SOCIETE Un agent d’accueil du Régime social des Indépendants de Midi-Pyrénées a été agressé par un assuré. La direction dénonce « l’inconséquence des propos tenus par des responsables politiques » envers le RSI…

Béatrice Colin

— 

Les bureaux du RSI Côte d'Azur à Nice.
Les bureaux du RSI Côte d'Azur à Nice. — BEBERT BRUNO/SIPA

L’accueil du Régime social des Indépendants (RSI) de Midi-Pyrénées, implanté à Balma, à l’est de Toulouse, est fermé jusqu’à nouvel ordre. Mercredi, l’un de ses agents a été agressé physiquement et verbalement par un des assurés, poussant les agents du service à faire valoir leur droit de retrait.

Si la direction regrette « cette situation préjudiciable au fonctionnement normal d’une caisse de sécurité sociale », elle apporte toutefois « son soutien aux salariés, estimant que ces incidents répétés, envers des agents d’accueil, ne sont pas acceptables ».

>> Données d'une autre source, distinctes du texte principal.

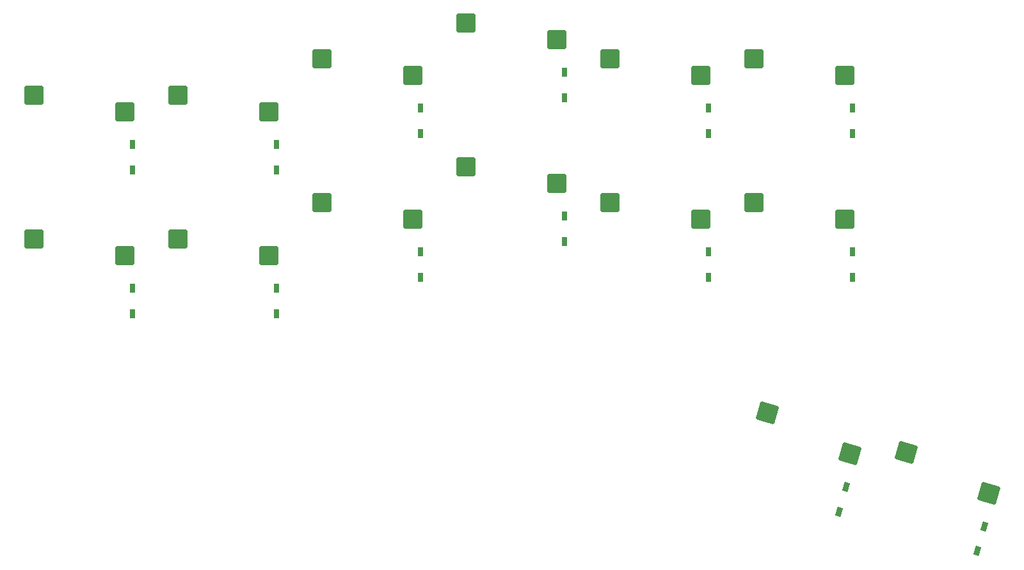
<source format=gbr>
%TF.GenerationSoftware,KiCad,Pcbnew,8.0.0*%
%TF.CreationDate,2024-03-11T23:33:39-04:00*%
%TF.ProjectId,Kiwi MKIII Left,4b697769-204d-44b4-9949-49204c656674,rev?*%
%TF.SameCoordinates,Original*%
%TF.FileFunction,Paste,Bot*%
%TF.FilePolarity,Positive*%
%FSLAX46Y46*%
G04 Gerber Fmt 4.6, Leading zero omitted, Abs format (unit mm)*
G04 Created by KiCad (PCBNEW 8.0.0) date 2024-03-11 23:33:39*
%MOMM*%
%LPD*%
G01*
G04 APERTURE LIST*
G04 Aperture macros list*
%AMRoundRect*
0 Rectangle with rounded corners*
0 $1 Rounding radius*
0 $2 $3 $4 $5 $6 $7 $8 $9 X,Y pos of 4 corners*
0 Add a 4 corners polygon primitive as box body*
4,1,4,$2,$3,$4,$5,$6,$7,$8,$9,$2,$3,0*
0 Add four circle primitives for the rounded corners*
1,1,$1+$1,$2,$3*
1,1,$1+$1,$4,$5*
1,1,$1+$1,$6,$7*
1,1,$1+$1,$8,$9*
0 Add four rect primitives between the rounded corners*
20,1,$1+$1,$2,$3,$4,$5,0*
20,1,$1+$1,$4,$5,$6,$7,0*
20,1,$1+$1,$6,$7,$8,$9,0*
20,1,$1+$1,$8,$9,$2,$3,0*%
%AMRotRect*
0 Rectangle, with rotation*
0 The origin of the aperture is its center*
0 $1 length*
0 $2 width*
0 $3 Rotation angle, in degrees counterclockwise*
0 Add horizontal line*
21,1,$1,$2,0,0,$3*%
G04 Aperture macros list end*
%ADD10RoundRect,0.250000X-1.025000X-1.000000X1.025000X-1.000000X1.025000X1.000000X-1.025000X1.000000X0*%
%ADD11RoundRect,0.250000X-1.260931X-0.678733X0.709656X-1.243790X1.260931X0.678733X-0.709656X1.243790X0*%
%ADD12R,0.750000X1.200000*%
%ADD13RotRect,0.750000X1.200000X344.000000*%
G04 APERTURE END LIST*
D10*
%TO.C,SW203*%
X258129300Y-111492700D03*
X270129300Y-113692700D03*
%TD*%
%TO.C,SW209*%
X258129300Y-130542700D03*
X270129300Y-132742700D03*
%TD*%
%TO.C,SW201*%
X220029300Y-116255200D03*
X232029300Y-118455200D03*
%TD*%
%TO.C,SW207*%
X220029300Y-135305200D03*
X232029300Y-137505200D03*
%TD*%
%TO.C,SW208*%
X239079300Y-135305200D03*
X251079300Y-137505200D03*
%TD*%
%TO.C,SW212*%
X315279300Y-130542700D03*
X327279300Y-132742700D03*
%TD*%
%TO.C,SW206*%
X315279300Y-111492700D03*
X327279300Y-113692700D03*
%TD*%
%TO.C,SW202*%
X239079300Y-116255200D03*
X251079300Y-118455200D03*
%TD*%
%TO.C,SW205*%
X296229300Y-111492700D03*
X308229300Y-113692700D03*
%TD*%
D11*
%TO.C,SW214*%
X335380743Y-163622508D03*
X346309481Y-169044932D03*
%TD*%
D10*
%TO.C,SW211*%
X296229300Y-130542700D03*
X308229300Y-132742700D03*
%TD*%
%TO.C,SW210*%
X277179300Y-125780200D03*
X289179300Y-127980200D03*
%TD*%
D11*
%TO.C,SW213*%
X317068708Y-158385399D03*
X327997446Y-163807823D03*
%TD*%
D10*
%TO.C,SW204*%
X277179300Y-106730200D03*
X289179300Y-108930200D03*
%TD*%
D12*
%TO.C,D208*%
X252079300Y-145205200D03*
X252079300Y-141805200D03*
%TD*%
%TO.C,D206*%
X328279300Y-121392700D03*
X328279300Y-117992700D03*
%TD*%
%TO.C,D211*%
X309229300Y-140442700D03*
X309229300Y-137042700D03*
%TD*%
%TO.C,D201*%
X233029300Y-126155200D03*
X233029300Y-122755200D03*
%TD*%
%TO.C,D203*%
X271129300Y-121392700D03*
X271129300Y-117992700D03*
%TD*%
%TO.C,D202*%
X252079300Y-126155200D03*
X252079300Y-122755200D03*
%TD*%
%TO.C,D205*%
X309229300Y-121392700D03*
X309229300Y-117992700D03*
%TD*%
%TO.C,D207*%
X233029300Y-145205200D03*
X233029300Y-141805200D03*
%TD*%
%TO.C,D209*%
X271129300Y-140442700D03*
X271129300Y-137042700D03*
%TD*%
D13*
%TO.C,D213*%
X326528862Y-171441968D03*
X327466030Y-168173678D03*
%TD*%
D12*
%TO.C,D210*%
X290179300Y-135680200D03*
X290179300Y-132280200D03*
%TD*%
D13*
%TO.C,D214*%
X344840897Y-176679077D03*
X345778065Y-173410787D03*
%TD*%
D12*
%TO.C,D212*%
X328279300Y-140442700D03*
X328279300Y-137042700D03*
%TD*%
%TO.C,D204*%
X290179300Y-116630200D03*
X290179300Y-113230200D03*
%TD*%
M02*

</source>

Elle a porté plainte, et le fera systématiquement, précisant que l’exercice de ce droit de retrait est une première et « est révélateur de l’état de choc des salariés ».

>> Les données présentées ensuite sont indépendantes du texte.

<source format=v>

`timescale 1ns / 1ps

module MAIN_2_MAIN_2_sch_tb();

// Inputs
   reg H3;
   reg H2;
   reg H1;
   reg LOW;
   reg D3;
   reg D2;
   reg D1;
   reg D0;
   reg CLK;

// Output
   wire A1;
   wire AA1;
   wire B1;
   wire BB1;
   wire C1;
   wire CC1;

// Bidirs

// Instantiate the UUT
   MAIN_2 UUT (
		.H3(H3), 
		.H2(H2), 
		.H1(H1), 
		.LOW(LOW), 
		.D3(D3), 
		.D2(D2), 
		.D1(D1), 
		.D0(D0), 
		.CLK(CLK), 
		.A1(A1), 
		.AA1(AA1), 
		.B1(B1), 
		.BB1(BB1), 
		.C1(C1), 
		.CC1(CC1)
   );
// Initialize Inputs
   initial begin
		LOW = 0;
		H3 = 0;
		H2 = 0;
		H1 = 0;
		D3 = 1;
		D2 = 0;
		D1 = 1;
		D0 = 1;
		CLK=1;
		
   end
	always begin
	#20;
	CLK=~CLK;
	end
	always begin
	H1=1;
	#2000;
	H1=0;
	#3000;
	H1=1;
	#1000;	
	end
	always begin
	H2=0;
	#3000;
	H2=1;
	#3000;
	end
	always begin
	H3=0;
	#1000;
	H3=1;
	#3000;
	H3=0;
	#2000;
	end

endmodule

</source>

Le RSI, sujet d’attaques de candidats à la présidentielle

En pleine campagne de la présidentielle, le régime social des indépendants (RSI) est l’objet d’attaques régulières. Pas plus tard que lundi, lors du débat entre cinq des candidats, le RSI a été vivement critiqué par Marine Le Pen.

« Les indépendants créent le plus d’emplois et je vais les préserver du serial killer qu’est le RSI qui a mis au tapis un nombre d’indépendants spectaculaire. Je mettrai une amnistie pour les arriérés du RSI », a indiqué la candidate du FN.

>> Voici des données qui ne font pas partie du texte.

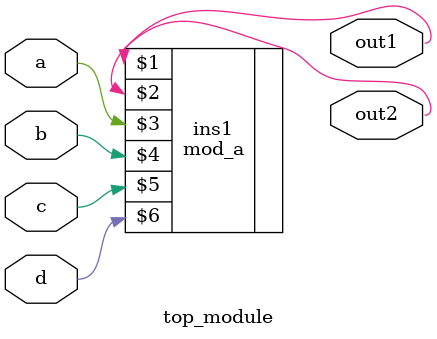
<source format=v>
module top_module ( 
    input a, 
    input b, 
    input c,
    input d,
    output out1,
    output out2
);

  mod_a ins1 ( out1, out2, a, b, c, d );
    

endmodule

</source>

« Les agents du RSI sont là pour assurer le service public d’accueil et d’accompagnement des travailleurs indépendants. Ils le font depuis plus de dix ans avec un dévouement sans égal. Certaines expressions, comme la dernière utilisée à l’occasion d’une émission politique regardée par plus de 10 millions de téléspectateurs, ne servent pas l’intérêt des travailleurs indépendants et exposent gravement et inutilement nos agents », a réagi Stéphane Seiller, le directeur général du RSI.